In 1958 werd een tweede kleinschalige woonbuurt aangelegd aan de Strick van Linschotenstraat. Hier werden 12 rijenwoningen gebouwd (het uitbreidingsplan 'Lage Polder' ook wel 'De Strick' genoemd). Nadien zijn aan deze in de zogeheten Lage Polder gelegen straat nog meer rijenwoningen gebouwd.
Grotere woonbuurten
De grotere woonbuurten verschenen vanaf het begin van de 70-er jaren van de 20eeeuw. Deze woonbuurten zijn 'Rapijnen', 'Overvliet', 'Voorvliet' en 'Kasteel', ten oosten van de oude stroomrug en de wijk 'Noord' ten westen van de stroomrug.
Oostelijk Woongebied (Rapijnen en Voorvliet)

▸ **AANGELEVERDE GEGEVENS**
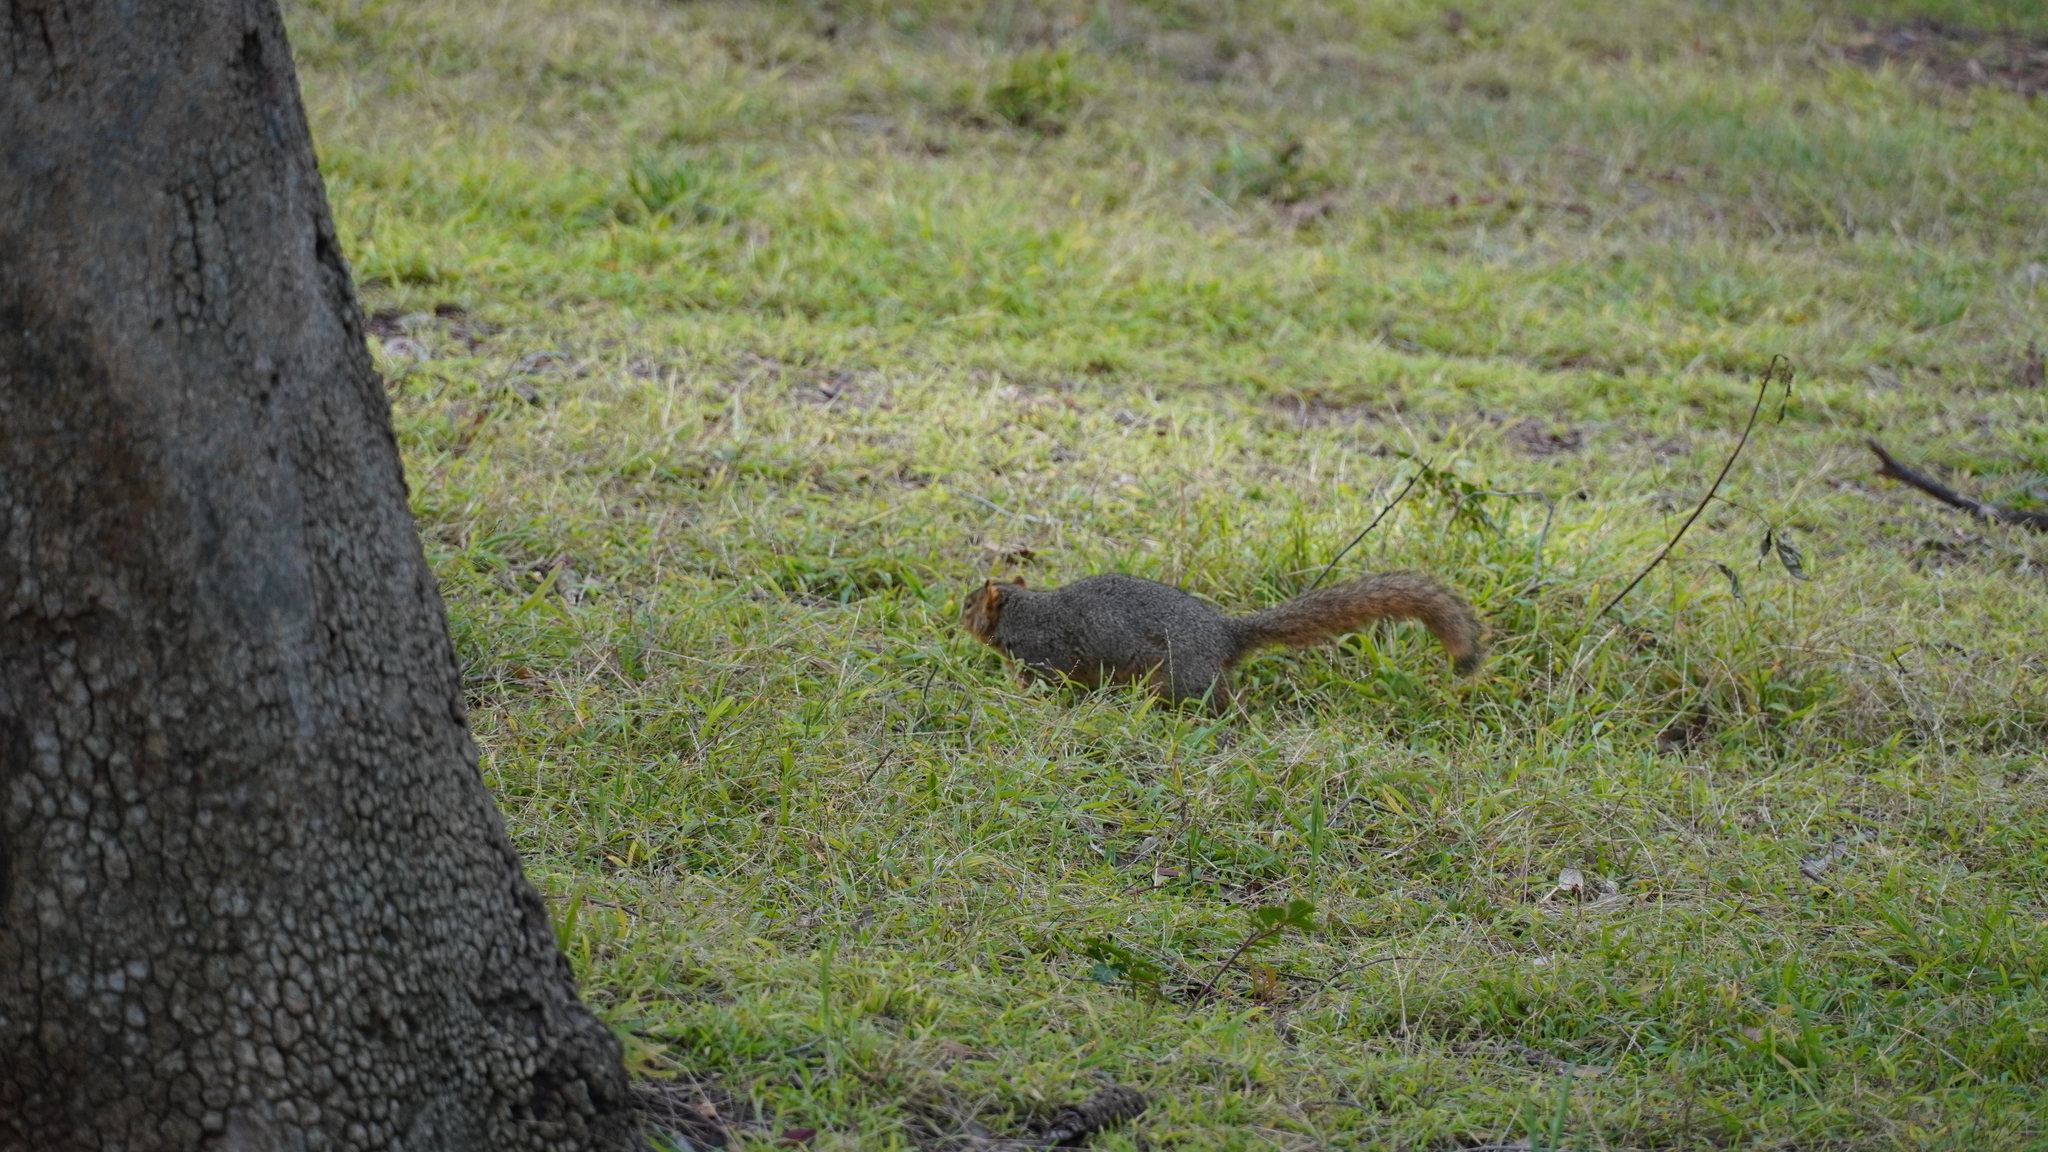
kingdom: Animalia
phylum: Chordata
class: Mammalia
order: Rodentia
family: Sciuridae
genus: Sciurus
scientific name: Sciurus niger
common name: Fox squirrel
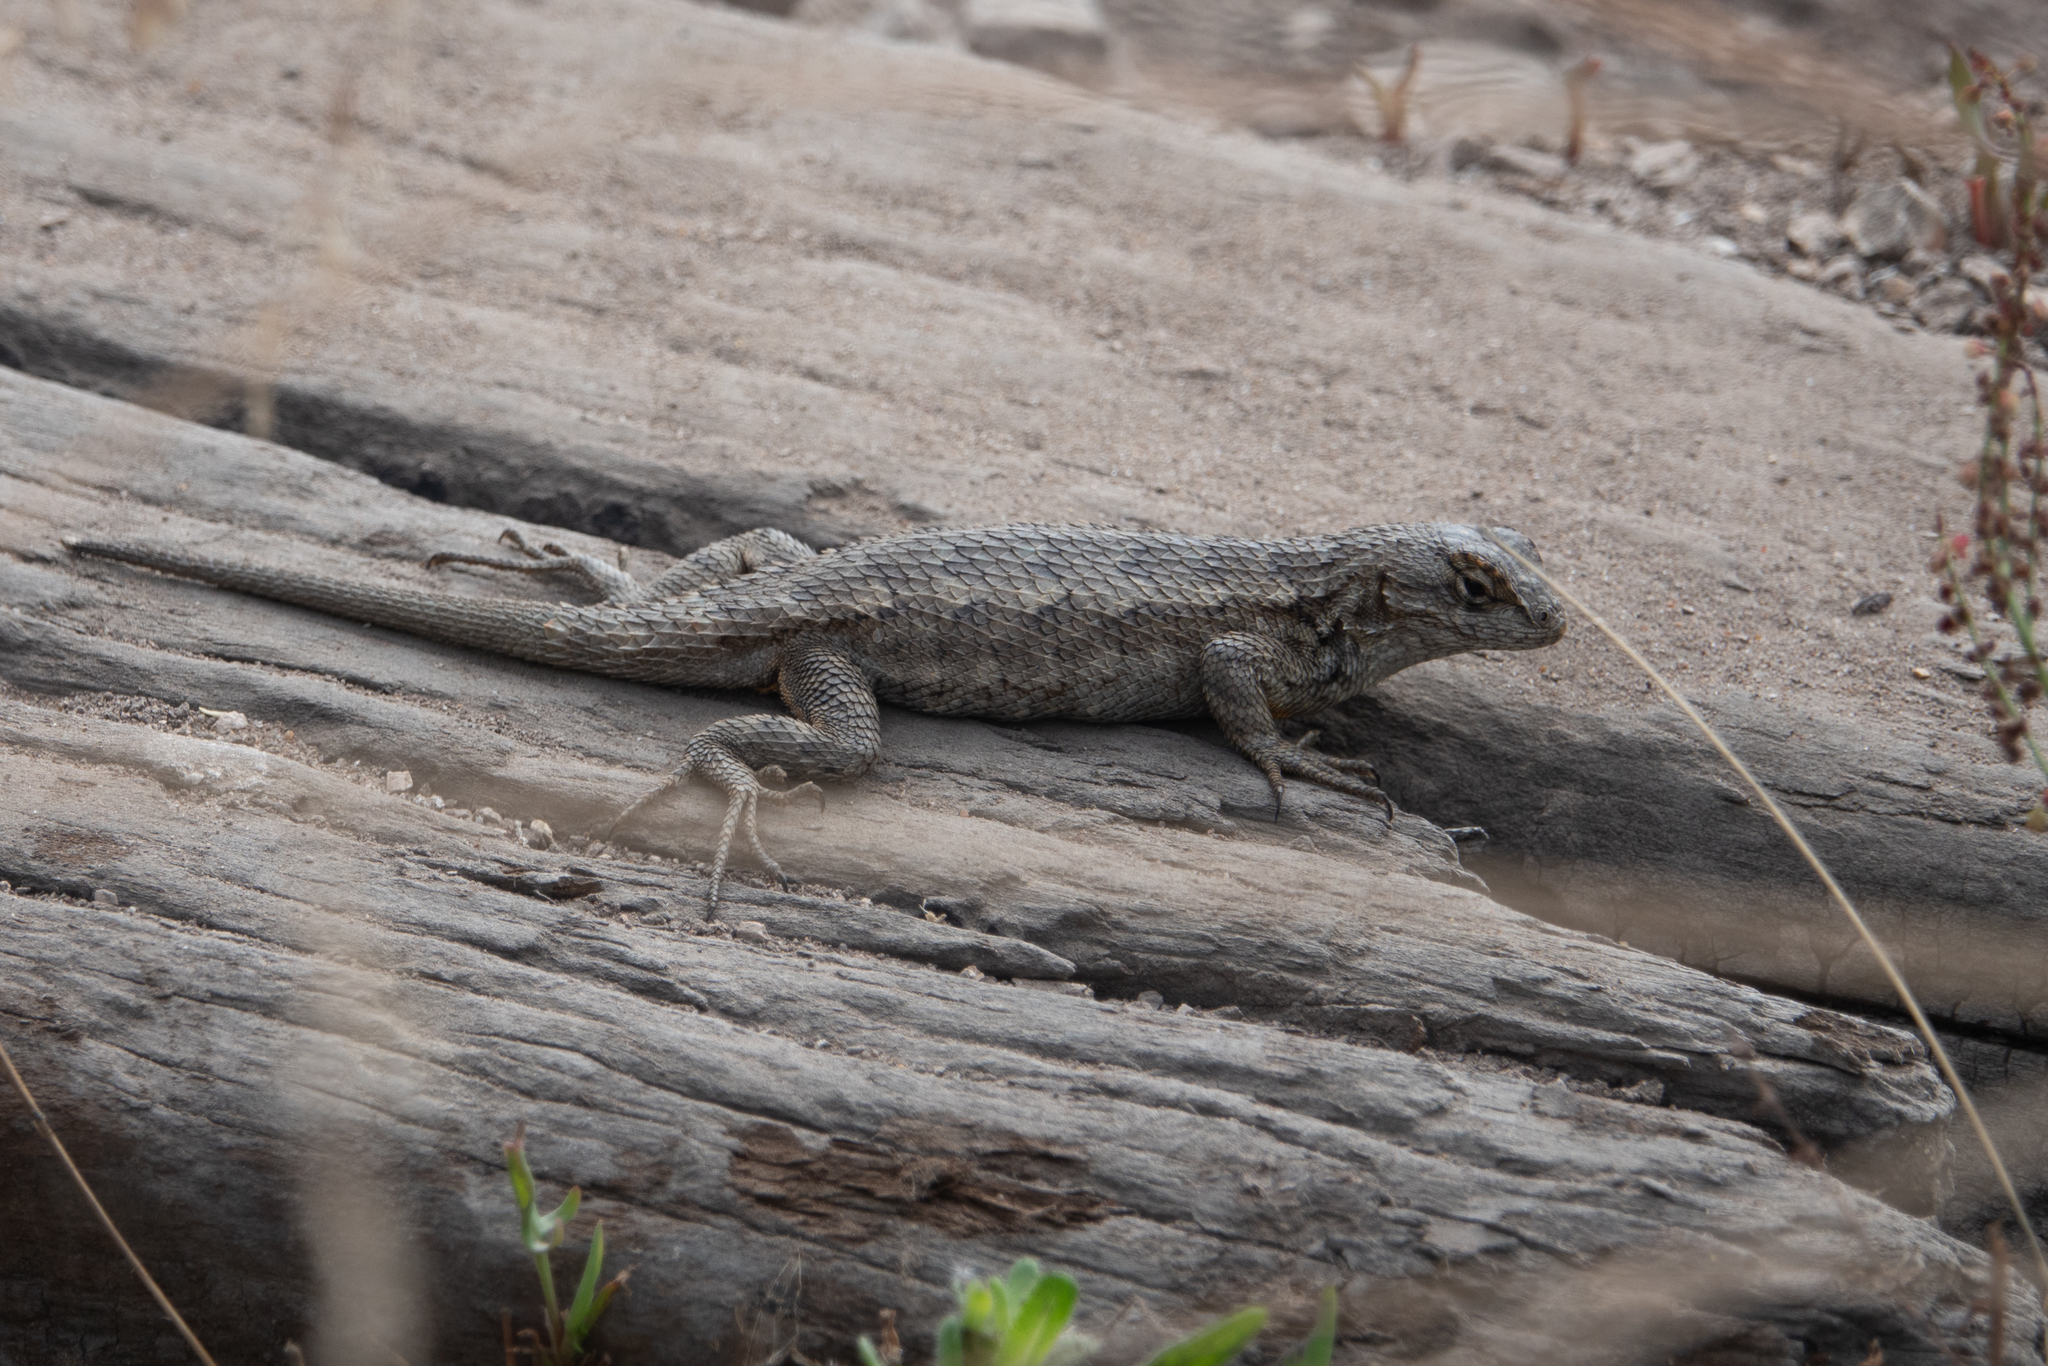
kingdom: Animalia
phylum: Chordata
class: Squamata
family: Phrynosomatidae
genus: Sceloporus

▸ **OPDRACHT**
Leg aan de hand van de tekst over de woonbuurten uit waarom de wijk 'Noord' apart van de andere grotere woonbuurten wordt genoemd.

▸ **UITGEWERKTE OPDRACHT**
De wijk 'Noord' ligt ten westen van de oude stroomrug. 'Rapijnen', 'Overvliet', 'Voorvliet' en 'Kasteel' liggen juist ten oosten daarvan.